▶ **Document excerpt**
<<<<
It was the deadliest day for American troops in the 6-month-old occupation of Iraq.
The heavy transport copter was the biggest US target yet shot from the skies by Iraq's insurgents, in a resistance campaign that has escalated in recent days. Witnesses and US officials said four to five other US soldiers were reported killed on Sunday in ground attacks here and elsewhere in central Iraq.
"Currently there are 13 killed in action and more than 20 wounded," the Baghdad command said in a statement on the Chinook shootdown. It said a search was under way at the site for other survivors.
Witnesses south of Fallujah, 65km west of the capital, said they saw two missiles fired at the helicopter, which came down amid cornfields near the village of Hasi, 8km south of Fallujah, a centre of Sunni Muslim resistance to the US occupation.
The helicopter was part of a formation of two Chinooks carrying more than 50 passengers to the US base at the former Saddam International Airport, renamed Baghdad International.
"Our initial report is that they were being transported to BIA for R&R flights," that is, rest and recreation leaves abroad, a US command spokesperson in Baghdad said. She said at least some were coming from Camp Ridgway, believed to be an 82nd Airborne Division base in western Iraq.
Someone fired two missiles from the area of a date palm grove about 500m from where the stricken copter came down, said villager Thaer Ali, 21.
Witnesses said the second copter hovered over the downed craft for some minutes and then set down, apparently to try to help extinguish a fire, but the downed copter was destroyed.
>>>>
▶ **Input data**
<<<<
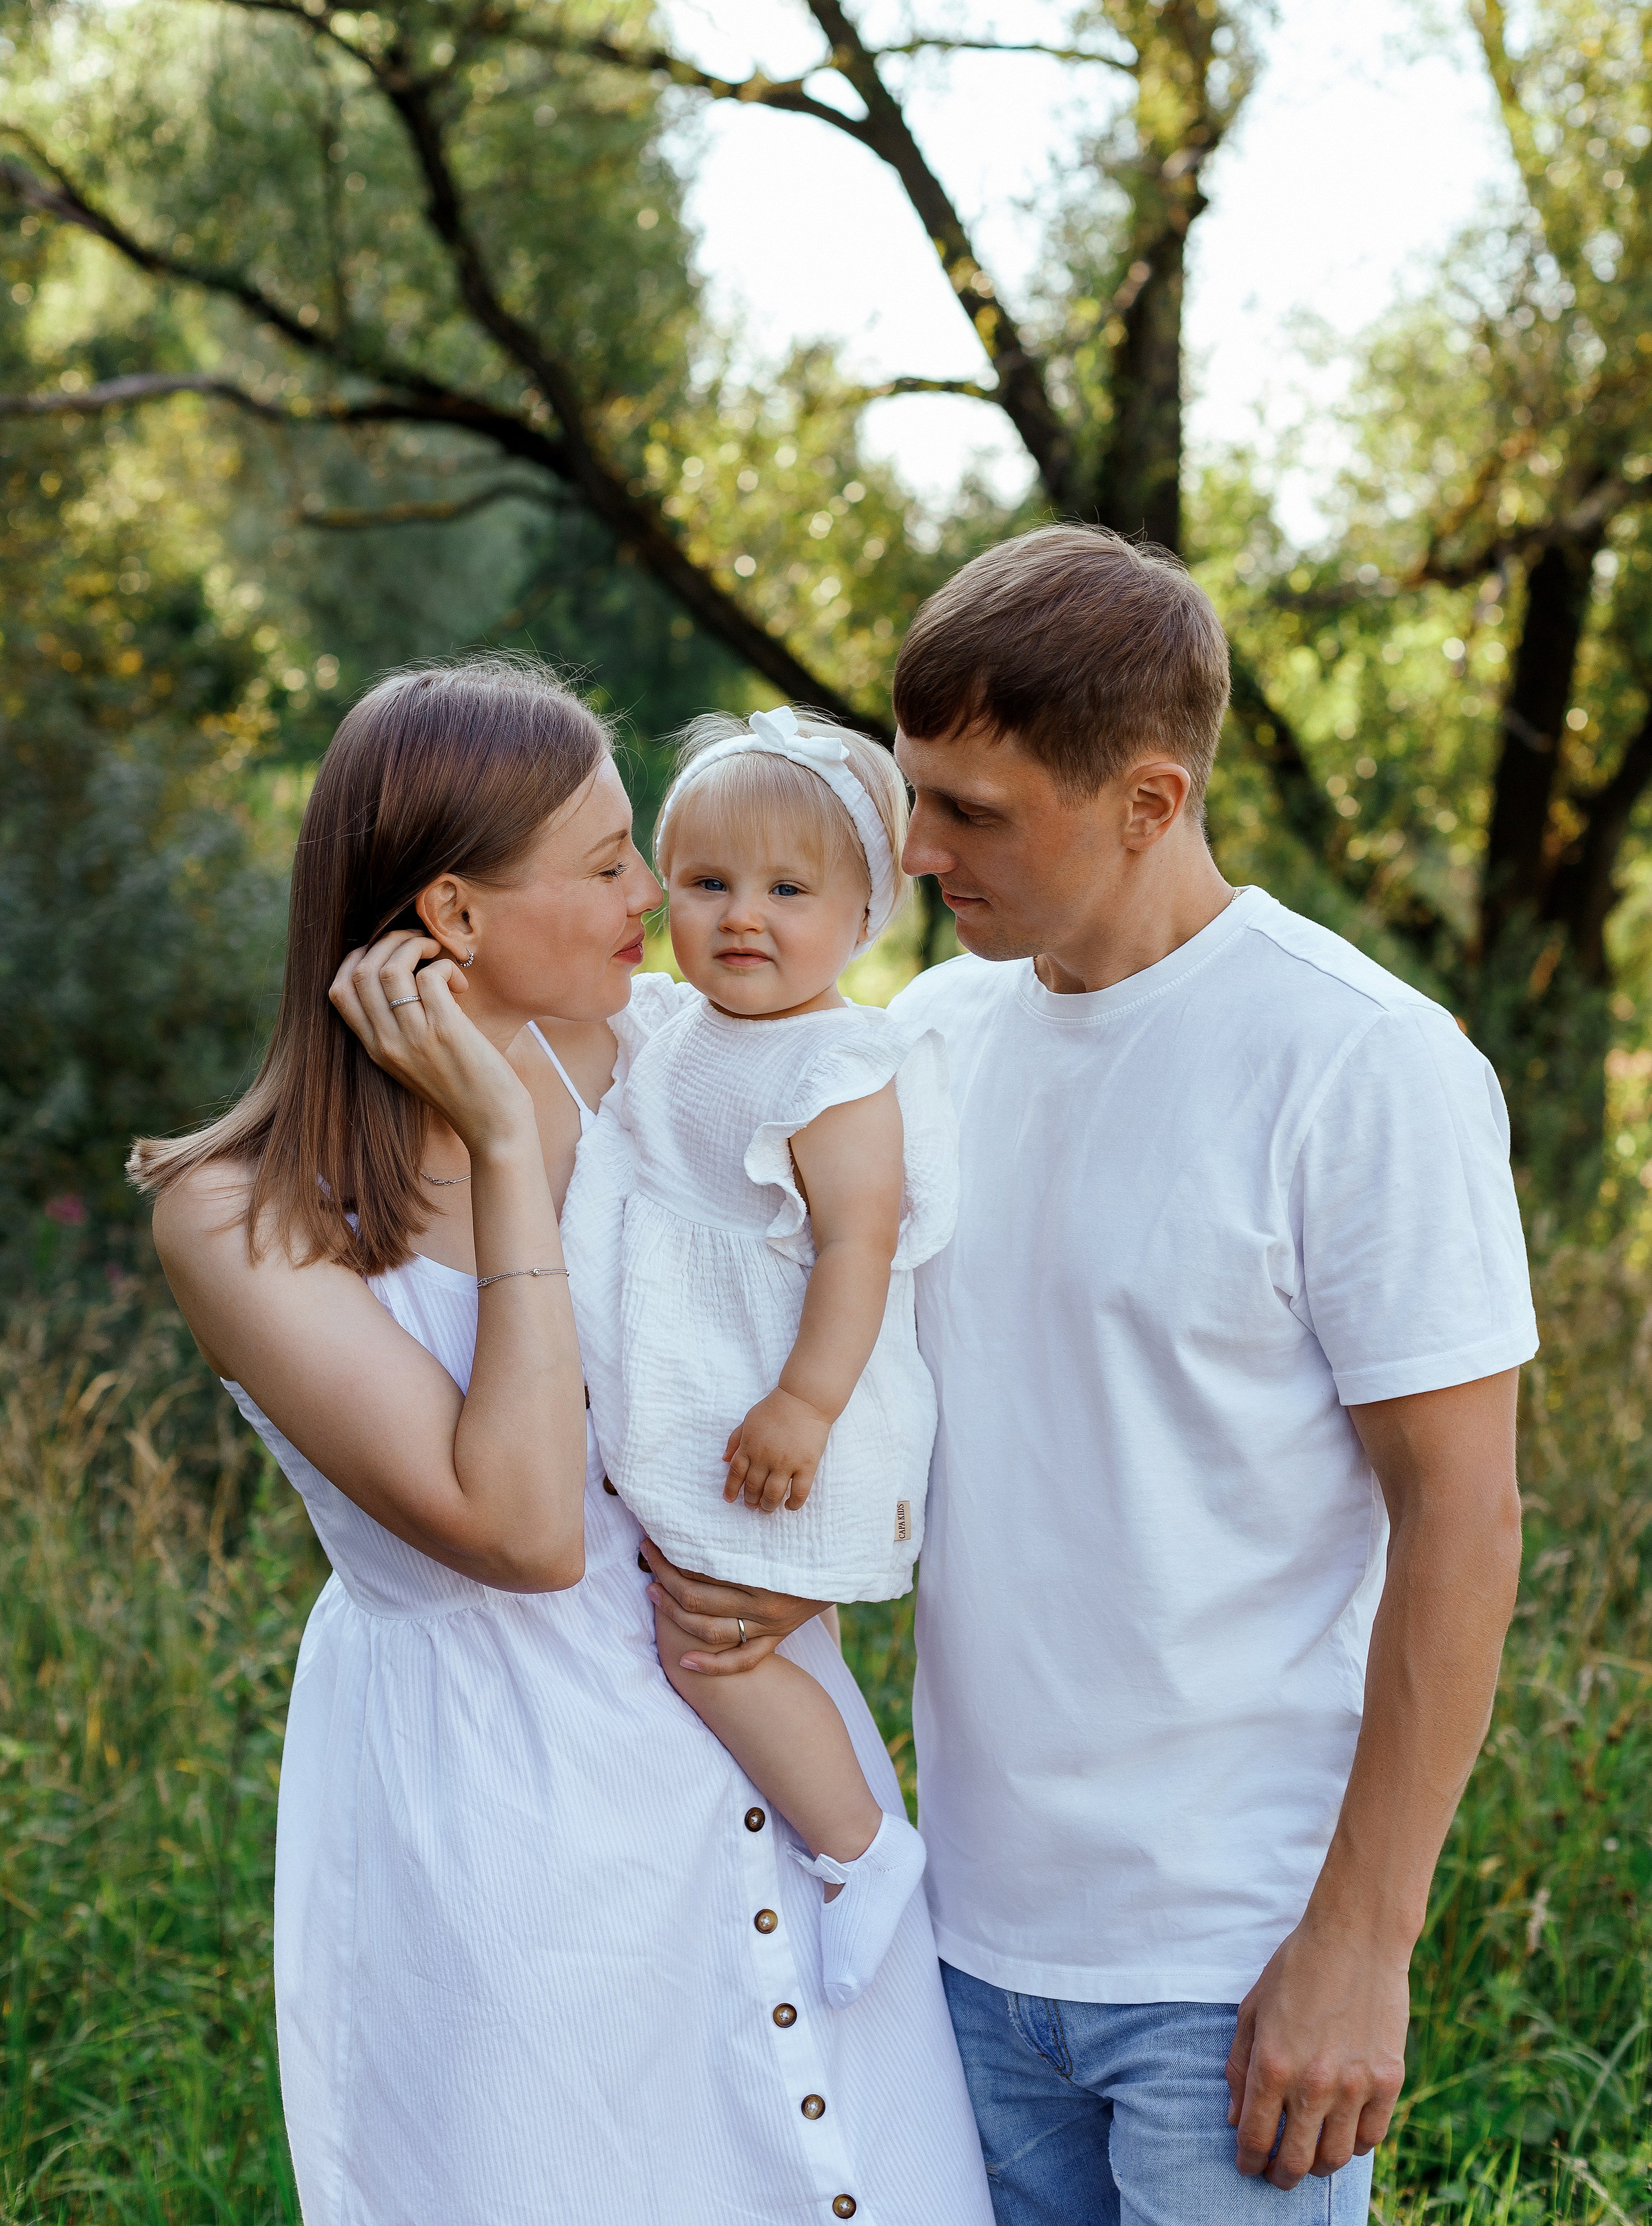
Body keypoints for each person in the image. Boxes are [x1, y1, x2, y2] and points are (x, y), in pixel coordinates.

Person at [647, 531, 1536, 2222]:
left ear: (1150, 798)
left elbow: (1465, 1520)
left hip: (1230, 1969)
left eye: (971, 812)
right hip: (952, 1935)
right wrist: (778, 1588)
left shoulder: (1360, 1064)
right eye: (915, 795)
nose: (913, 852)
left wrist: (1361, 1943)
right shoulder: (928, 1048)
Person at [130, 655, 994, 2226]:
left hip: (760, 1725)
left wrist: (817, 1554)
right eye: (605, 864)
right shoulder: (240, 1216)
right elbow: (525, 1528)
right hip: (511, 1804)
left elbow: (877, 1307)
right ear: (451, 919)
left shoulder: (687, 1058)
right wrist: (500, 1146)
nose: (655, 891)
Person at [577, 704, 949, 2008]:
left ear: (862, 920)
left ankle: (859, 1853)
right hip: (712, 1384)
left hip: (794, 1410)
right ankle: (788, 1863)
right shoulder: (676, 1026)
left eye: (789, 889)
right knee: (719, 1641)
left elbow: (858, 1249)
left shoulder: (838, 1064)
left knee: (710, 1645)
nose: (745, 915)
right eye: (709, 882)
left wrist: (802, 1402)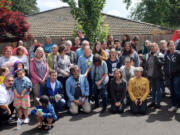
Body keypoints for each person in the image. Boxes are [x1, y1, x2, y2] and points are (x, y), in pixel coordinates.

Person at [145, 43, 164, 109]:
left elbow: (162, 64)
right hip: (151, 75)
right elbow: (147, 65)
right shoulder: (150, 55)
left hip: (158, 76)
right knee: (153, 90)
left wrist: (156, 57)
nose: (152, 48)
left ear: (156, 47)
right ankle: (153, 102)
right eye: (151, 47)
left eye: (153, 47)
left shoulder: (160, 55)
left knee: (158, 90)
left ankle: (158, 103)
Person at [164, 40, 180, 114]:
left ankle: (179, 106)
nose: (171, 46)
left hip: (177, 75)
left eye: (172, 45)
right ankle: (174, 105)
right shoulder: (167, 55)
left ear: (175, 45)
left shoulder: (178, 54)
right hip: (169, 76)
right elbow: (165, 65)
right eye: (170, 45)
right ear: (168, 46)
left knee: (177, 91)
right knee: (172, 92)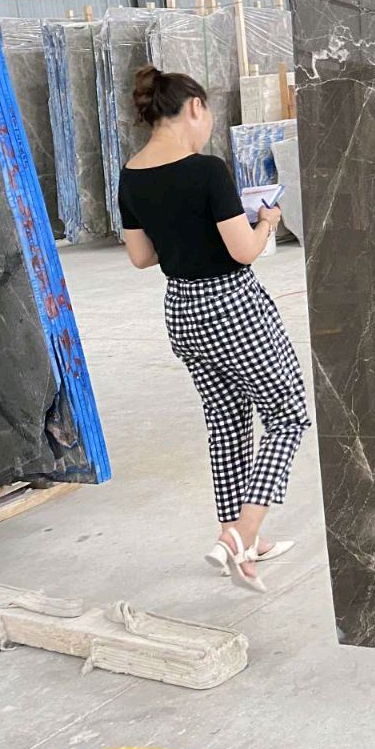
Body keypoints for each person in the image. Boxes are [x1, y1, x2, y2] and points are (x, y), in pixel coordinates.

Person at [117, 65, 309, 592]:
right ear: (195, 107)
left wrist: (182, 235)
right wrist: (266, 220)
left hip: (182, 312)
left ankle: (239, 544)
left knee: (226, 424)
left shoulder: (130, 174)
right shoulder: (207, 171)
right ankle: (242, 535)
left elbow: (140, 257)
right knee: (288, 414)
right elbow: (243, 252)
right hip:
>>>>
▶ **Required actions**
• 1. Summarize the Chinook report in two sentences.
• 2. Reproduce the part of the Chinook report that opens with the words containing "The helicopter was" and closes with "copter was destroyed.".

▶ **Answers**
• 1. On the deadliest day for American troops in the six-month occupation of Iraq, a US Chinook helicopter heading to Baghdad International came down in cornfields near the village of Hasi, south of Fallujah, after witnesses saw two missiles fired at it. The Baghdad command reported 13 killed in action and more than 20 wounded, and four to five other US soldiers were reported killed on Sunday in ground attacks in central Iraq.

• 2.
The helicopter was part of a formation of two Chinooks carrying more than 50 passengers to the US base at the former Saddam International Airport, renamed Baghdad International.
"Our initial report is that they were being transported to BIA for R&R flights," that is, rest and recreation leaves abroad, a US command spokesperson in Baghdad said. She said at least some were coming from Camp Ridgway, believed to be an 82nd Airborne Division base in western Iraq.
Someone fired two missiles from the area of a date palm grove about 500m from where the stricken copter came down, said villager Thaer Ali, 21.
Witnesses said the second copter hovered over the downed craft for some minutes and then set down, apparently to try to help extinguish a fire, but the downed copter was destroyed.